Aus dem Umstand, dass die beiden Beteiligten gleichzeitig den Kreisverkehr erreichten, folgt in der rechtlichen Konsequenz, dass keiner von beiden vorfahrtsberechtigt war. Wenn der Beklagte kein Vorrangrecht hatte, hatte der Kläger auch keine Wartepflicht. Fahren zwei Kraftfahrzeuge gleichzeitig in einen Kreisverkehr ein, muss sich grundsätzlich jeder Fahrzeugführer auf das Einbiegen des anderen einstellen. Im Gegensatz zu dem Beklagten hatte der Kläger bei der Einfahrt in den Kreisverkehr seine Fahrgeschwindigkeit reduziert, und zwar auf etwa 12 km/h, wie das verkehrsanalytische Gutachten feststellte.

3. ZurHaftungsabwägung und zum Umfang der Schadensersatzverpflichtung des Beklagten:

Bei der Abwägung aller unfallursächlichen Umstände dürfen zu Lasten einer Partei nur solche Tatsachen berücksichtigt werden, die unstreitig oder erwiesen sind. Die Abwägung fällt dabei eindeutig zu Lasten des Beklagten aus. Der Beklagte hat sich vor der Kollision der Fahrzeuge grob fahrlässig verhalten. Er ist mit zu hoher Geschwindigkeit in den Kreisverkehr eingefahren. Er hat verkehrswidrig die Sperrfläche überfahren. Daher haftet er alleine für die Unfallfolgen.
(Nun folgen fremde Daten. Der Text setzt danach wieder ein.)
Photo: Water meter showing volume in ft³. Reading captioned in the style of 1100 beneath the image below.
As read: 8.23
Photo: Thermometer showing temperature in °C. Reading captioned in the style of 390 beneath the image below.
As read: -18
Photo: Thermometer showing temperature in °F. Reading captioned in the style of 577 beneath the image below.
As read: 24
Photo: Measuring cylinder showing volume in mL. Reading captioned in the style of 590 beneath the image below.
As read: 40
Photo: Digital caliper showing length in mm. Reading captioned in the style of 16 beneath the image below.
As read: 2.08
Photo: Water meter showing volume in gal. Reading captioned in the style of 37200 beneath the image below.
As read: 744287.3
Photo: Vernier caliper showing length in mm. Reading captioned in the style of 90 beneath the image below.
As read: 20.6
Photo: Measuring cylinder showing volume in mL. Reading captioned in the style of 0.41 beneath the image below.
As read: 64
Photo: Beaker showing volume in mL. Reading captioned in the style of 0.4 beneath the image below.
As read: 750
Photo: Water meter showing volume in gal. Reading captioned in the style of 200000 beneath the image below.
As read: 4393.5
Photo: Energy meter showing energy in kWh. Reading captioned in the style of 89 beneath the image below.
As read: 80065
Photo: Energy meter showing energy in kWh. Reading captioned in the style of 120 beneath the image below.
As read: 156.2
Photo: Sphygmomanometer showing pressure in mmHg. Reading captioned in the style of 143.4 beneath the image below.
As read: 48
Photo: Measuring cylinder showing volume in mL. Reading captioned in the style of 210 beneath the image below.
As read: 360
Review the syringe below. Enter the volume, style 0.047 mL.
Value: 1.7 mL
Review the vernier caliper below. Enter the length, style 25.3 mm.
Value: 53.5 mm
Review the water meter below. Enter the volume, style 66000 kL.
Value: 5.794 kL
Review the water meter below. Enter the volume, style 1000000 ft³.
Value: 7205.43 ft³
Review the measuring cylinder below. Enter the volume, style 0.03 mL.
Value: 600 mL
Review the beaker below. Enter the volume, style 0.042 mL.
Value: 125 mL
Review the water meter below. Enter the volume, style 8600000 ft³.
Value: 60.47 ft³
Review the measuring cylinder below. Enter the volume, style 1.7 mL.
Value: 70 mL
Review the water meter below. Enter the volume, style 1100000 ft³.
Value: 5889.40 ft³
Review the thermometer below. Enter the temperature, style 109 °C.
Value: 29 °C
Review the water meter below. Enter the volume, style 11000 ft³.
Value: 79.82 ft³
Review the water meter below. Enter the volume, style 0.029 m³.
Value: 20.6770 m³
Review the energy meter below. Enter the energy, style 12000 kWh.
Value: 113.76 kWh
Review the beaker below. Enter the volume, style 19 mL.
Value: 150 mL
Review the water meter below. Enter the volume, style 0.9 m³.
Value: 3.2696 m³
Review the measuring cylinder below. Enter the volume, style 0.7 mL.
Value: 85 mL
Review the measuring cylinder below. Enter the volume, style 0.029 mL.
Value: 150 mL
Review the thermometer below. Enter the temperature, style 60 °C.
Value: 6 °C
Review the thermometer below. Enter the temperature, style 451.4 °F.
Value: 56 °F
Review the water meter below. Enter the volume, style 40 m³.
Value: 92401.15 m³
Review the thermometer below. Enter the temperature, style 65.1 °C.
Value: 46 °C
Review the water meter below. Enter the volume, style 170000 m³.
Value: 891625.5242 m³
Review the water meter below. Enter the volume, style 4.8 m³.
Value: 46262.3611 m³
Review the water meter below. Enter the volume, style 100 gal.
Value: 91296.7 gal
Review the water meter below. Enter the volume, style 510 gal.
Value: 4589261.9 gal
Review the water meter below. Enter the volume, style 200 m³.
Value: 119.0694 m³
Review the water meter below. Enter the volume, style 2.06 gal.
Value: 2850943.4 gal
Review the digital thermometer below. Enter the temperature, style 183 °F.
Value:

Fazit und Praxishinweis: Nähern sich Verkehrsteilnehmer aus verschiedenen Richtungen dem Kreisverkehr und besteht bei der Einfahrt in den Kreisverkehr die Gefahr, dass sich im Kreisel ihre Bewegungslinien berühren oder gefährlich annähern, gebührt demjenigen Fahrer der Vorrang, der als erster den Kreisverkehr erreicht. Erreichen zwei Fahrzeuge gleichzeitig den Kreisverkehr, ist keiner von beiden vorfahrtsberechtigt. In derartigen Fällen kommt es auf das Fahrverhalten vor der Kollision an.